Jacobs’ team beat two former world champions and one Olympic winner en route to climbing from fourth at the start of the playoffs to first. It was a rare achievement for a team to make that kind of quantum leap, even more noteworthy against others that had faced that kind of pressure before. What they showed is a collective desire despite the insurmountable odds.
“What we’re focused on going into Worlds is trying to bring the same intensity, the same will to want to win…as the last six games in the Brier,” Jacobs said. “We reached a point where we never reached before early in our careers. We were so focused. The will to want to win was really quite huge. You could sense it on every game on the team. We understand now what we have to do and focus is one of the biggest things we need to maintain going into the Worlds.”

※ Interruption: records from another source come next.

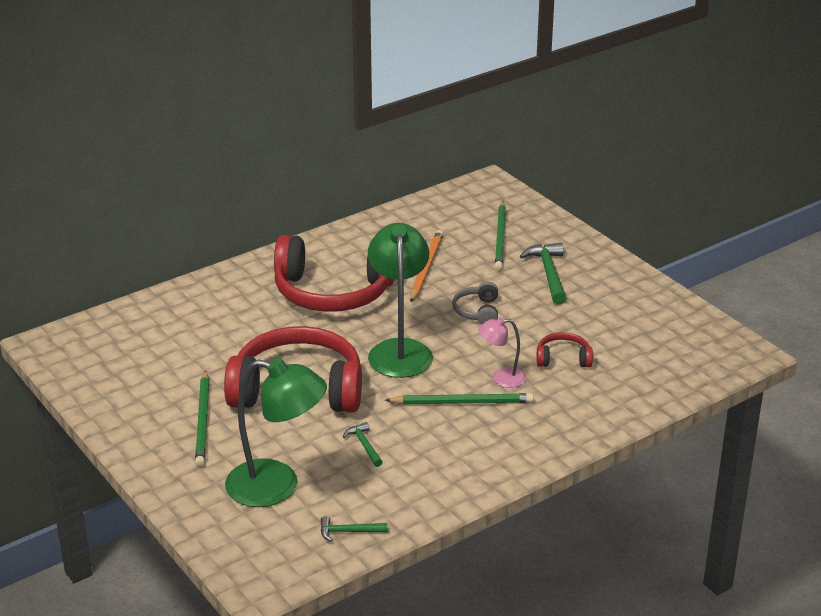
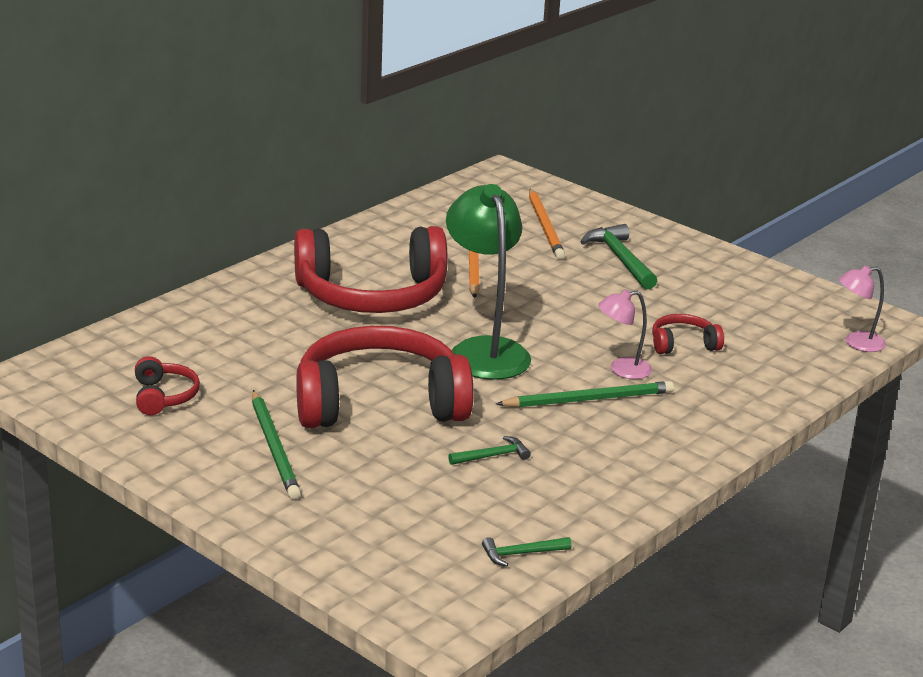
camera: 15 degrees left, 5 degrees down
(140, 368) = (164, 396): none -> red headphones
(277, 486) = (405, 512): green lamp -> none
(364, 445) = (493, 456): green hammer -> green hammer turned 105 degrees clockwise
(477, 311) = (557, 303): grey headphones -> none
(500, 238) = (545, 227): green pencil -> orange pencil
(711, 371) = (856, 343): none -> pink lamp

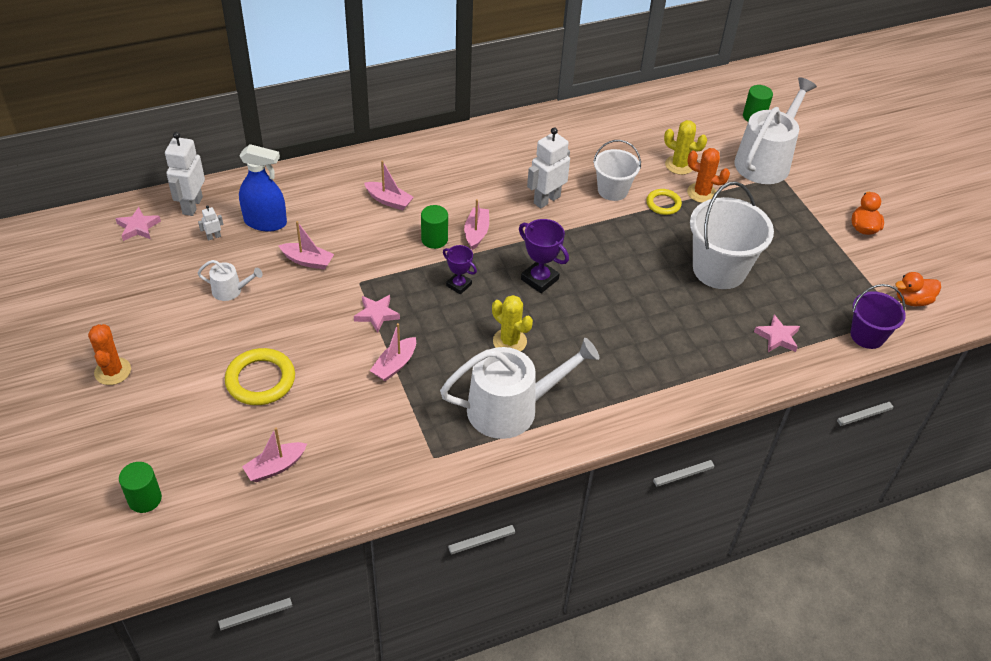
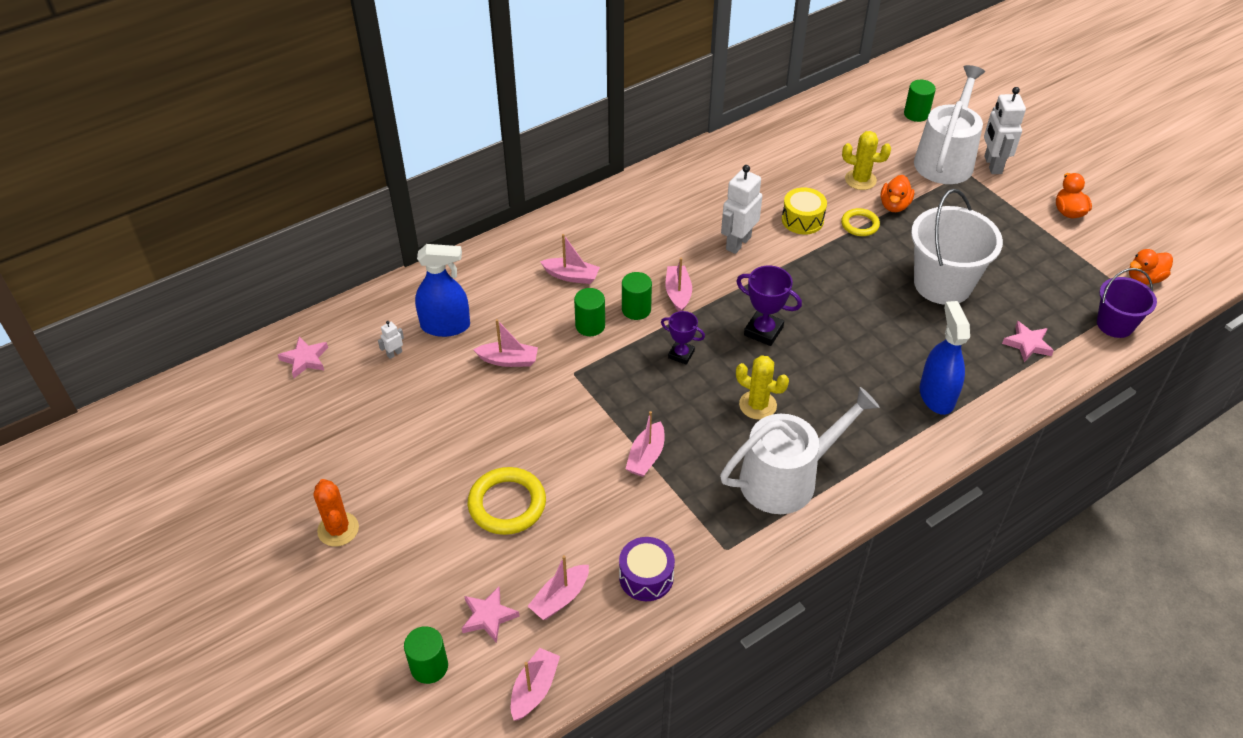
camera: 10 degrees left, 0 degrees up
(192, 205) = (357, 323): white robot -> white robot (992, 165)
(225, 537) = (534, 689): none -> pink boat
(230, 290) = (436, 410): white watering can -> none
(355, 465) = (646, 577): none -> purple drum
(376, 314) = (605, 405): pink star -> pink star (488, 616)
(389, 245) = (590, 325): none -> green cylinder
(612, 190) = (802, 220): white bucket -> yellow drum
(674, 365) = (936, 396): none -> blue spray bottle
(701, 193) = (894, 205): orange cactus -> orange duck

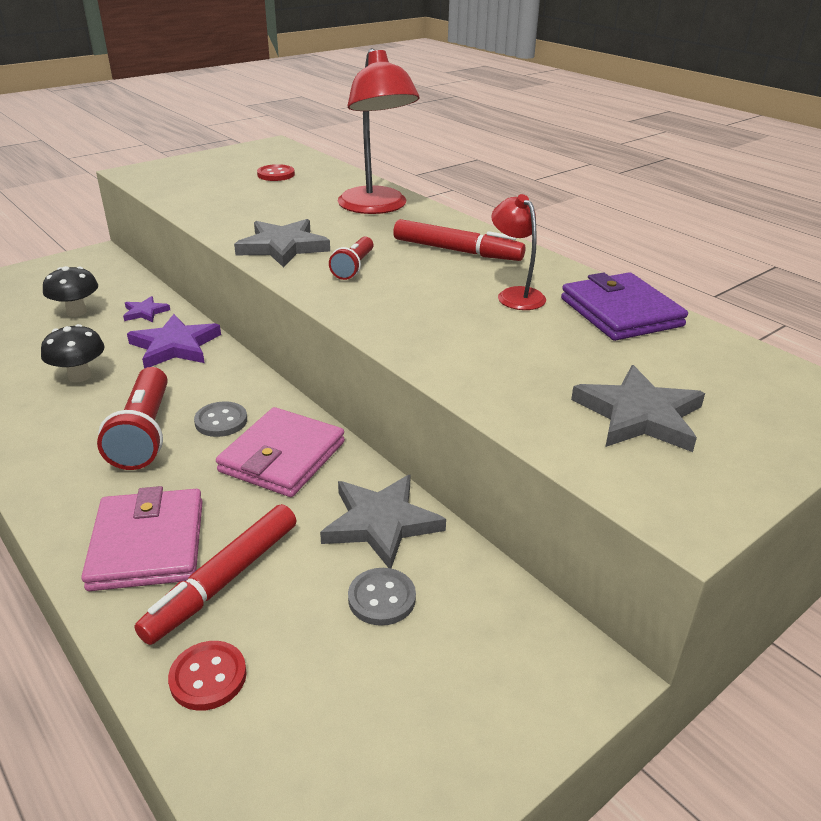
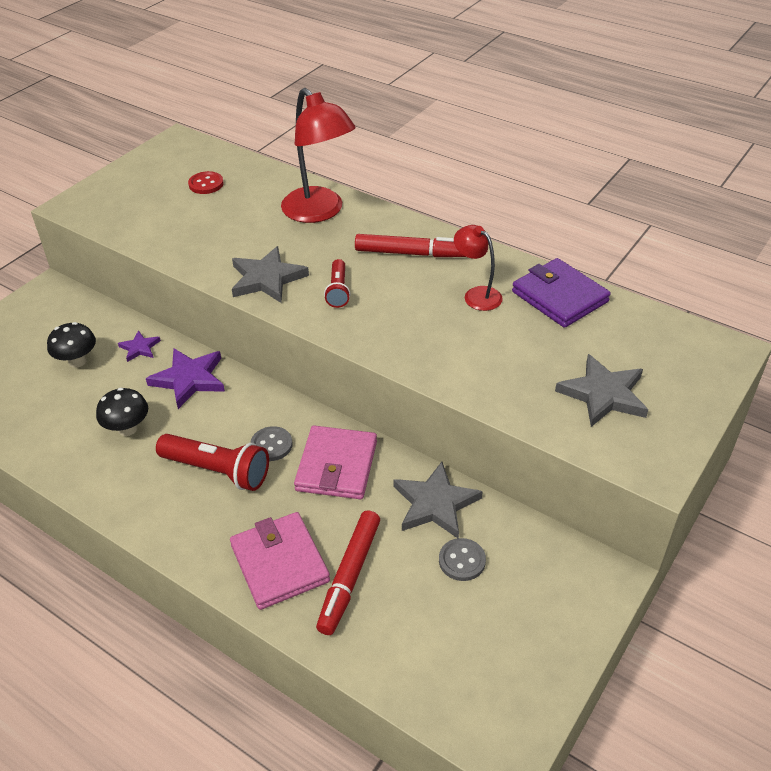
camera: 15 degrees left, 10 degrees up
(144, 433) = (217, 471): red flashlight -> red flashlight turned 45 degrees counterclockwise
(208, 677) = (378, 645): red button -> none

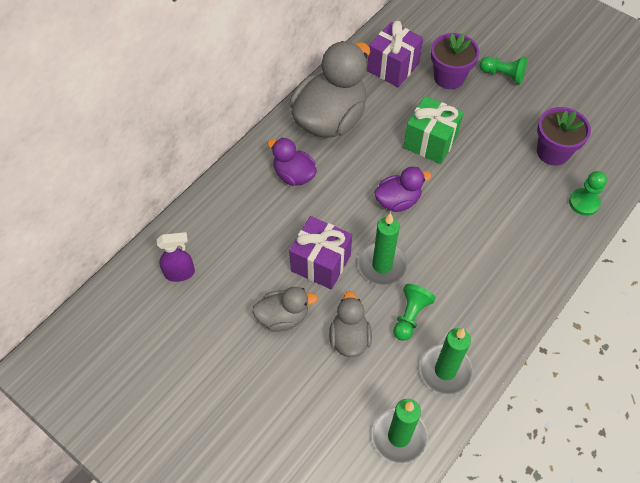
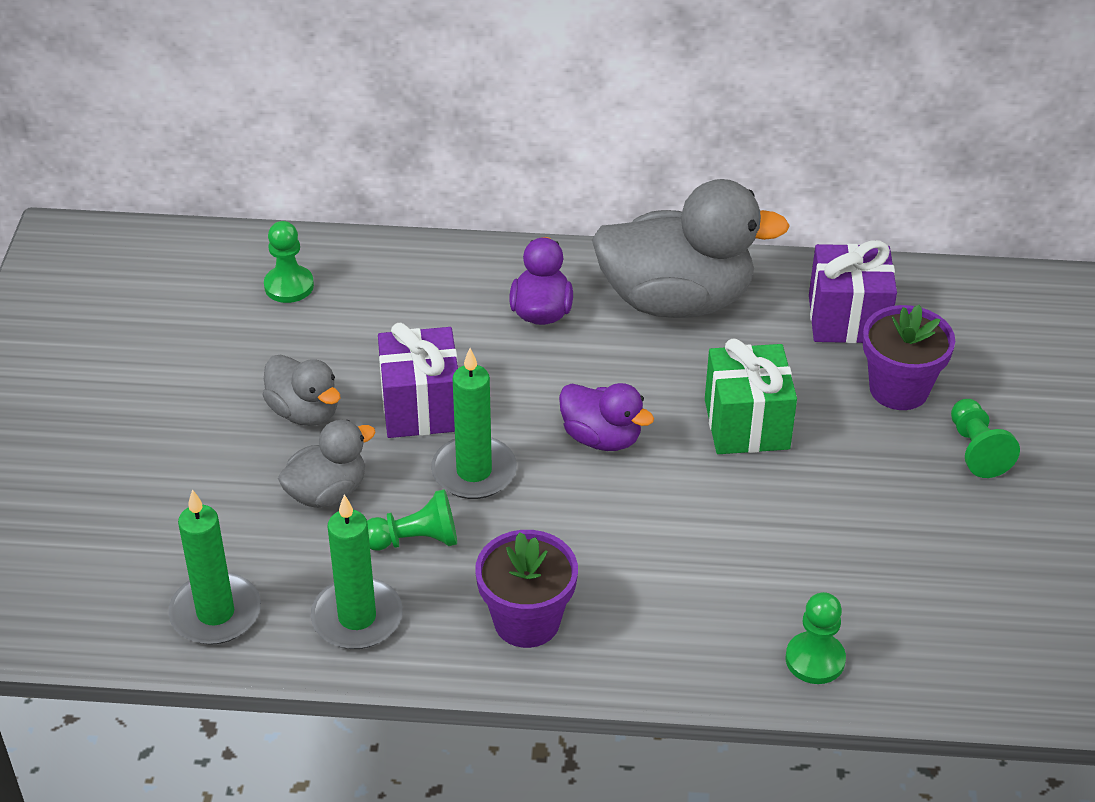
camera: 55 degrees right, 15 degrees down
(180, 273) = (289, 286): purple spray bottle -> green pawn
(553, 152) = (880, 578): purple flower pot -> purple flower pot (527, 621)

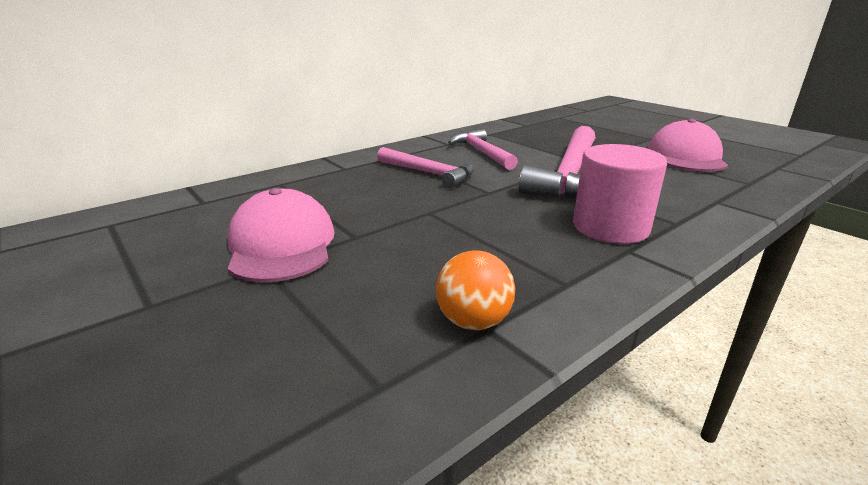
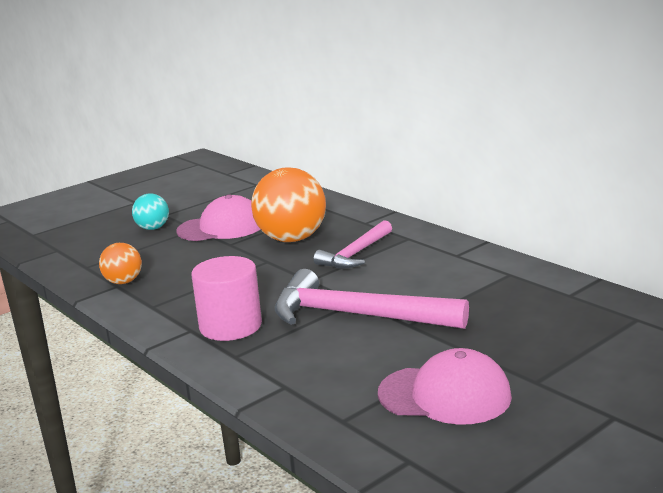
camera: 90 degrees right, 5 degrees down
(217, 312) = (153, 228): none -> turquoise ball
(367, 200) = (291, 239): none -> orange ball
(482, 152) = (427, 272): pink hammer -> none

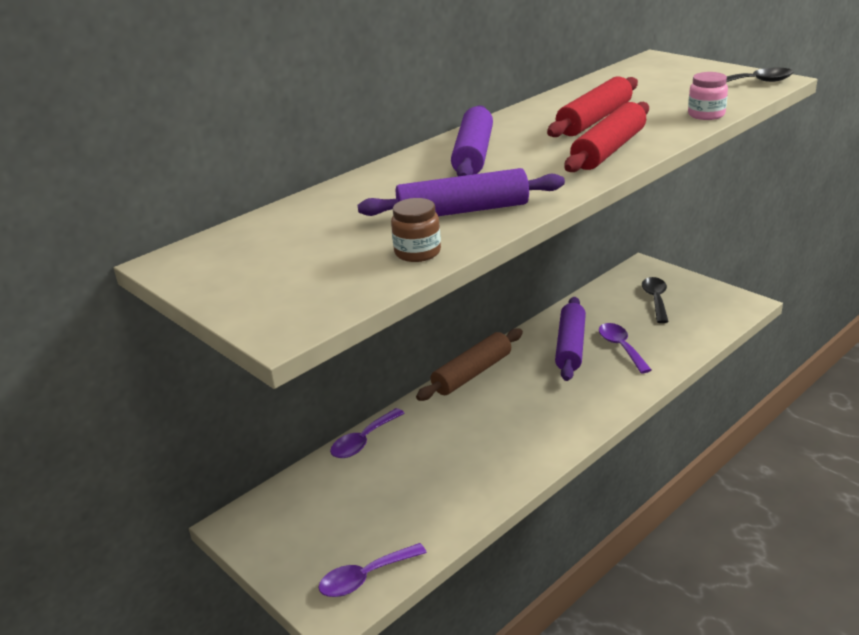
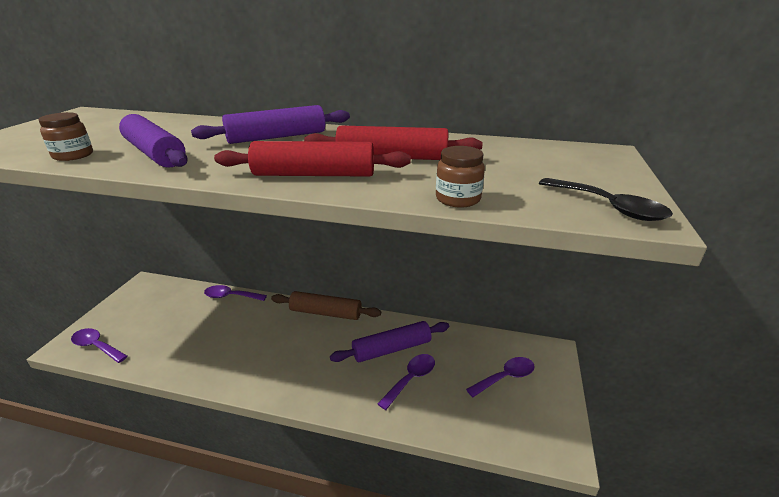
camera: 55 degrees right, 0 degrees up
(655, 299) = (505, 377): black spoon -> purple spoon
(706, 115) = (458, 199): pink jar -> brown jar

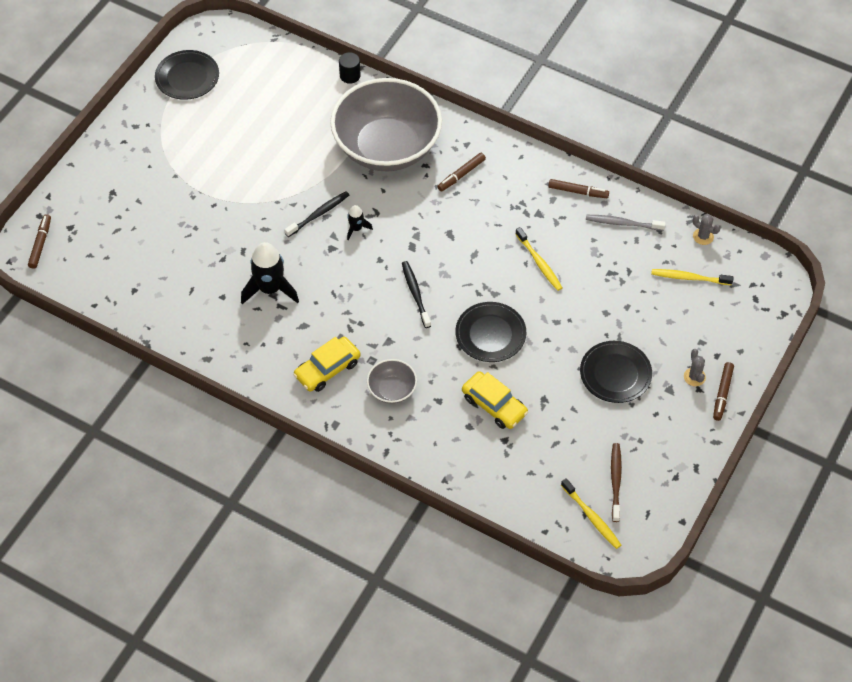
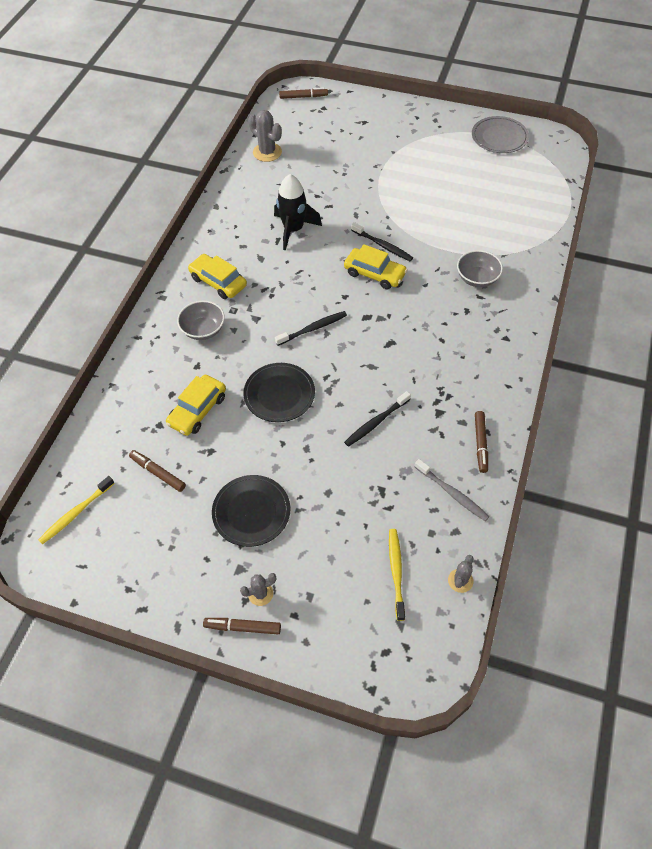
camera: 80 degrees right, 0 degrees up
(131, 296) = (267, 152): none -> grey cactus
(187, 77) = (499, 137): black plate -> grey plate
(350, 76) = (551, 237): black cylinder -> none
(356, 229) = (374, 274): black rocket -> yellow car
(387, 147) = (477, 278): grey bowl -> grey bowl, size x0.42
(461, 175) = (465, 340): brown marker -> brown marker (158, 473)
(539, 263) = (376, 422): yellow toothbrush -> black toothbrush
(615, 481) = (119, 530): brown toothbrush -> none
(623, 223) = (452, 493): grey toothbrush -> grey toothbrush turned 135 degrees clockwise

No one — at least on a national scale and certainly outside of the competitive curling community — really knew of Jacobs’ team until it pulled off its historic win. But if you had followed the World Curling Tour, the evidence was there that this squad was on the verge of doing something great.
In the three Grand Slams played so far on the 2012-2013 World Curling Tour, Jacobs’ team had a second and two fifths. The runner-up finish against Glenn Howard in the Canadian Open may have been a tough loss, but it surely played a role in the mindset it took to place first in the Brier.
Northern Ontario has not had representative in the tournament since Thunder Bay’s Al (The Ice Man) Hackner in 1985. He won it that year, recording his second title in four years. Although he never made it back to the event, Hackner left a legacy for all Northern Ontario curlers to follow.
“It’s been exciting for a lot of curlers and non-curler in this city to have this championship come to Sault Ste. Marie,” Jacobs said.
The Sault Ste. Marie Greyhounds of the Ontario Hockey League honoured the foursome at a game in which each of the players was given a team jersey with the number 13.
“That was actually really cool because the crowd was on their feet cheering for us,” Jacobs said. “It was a really awesome feeling.”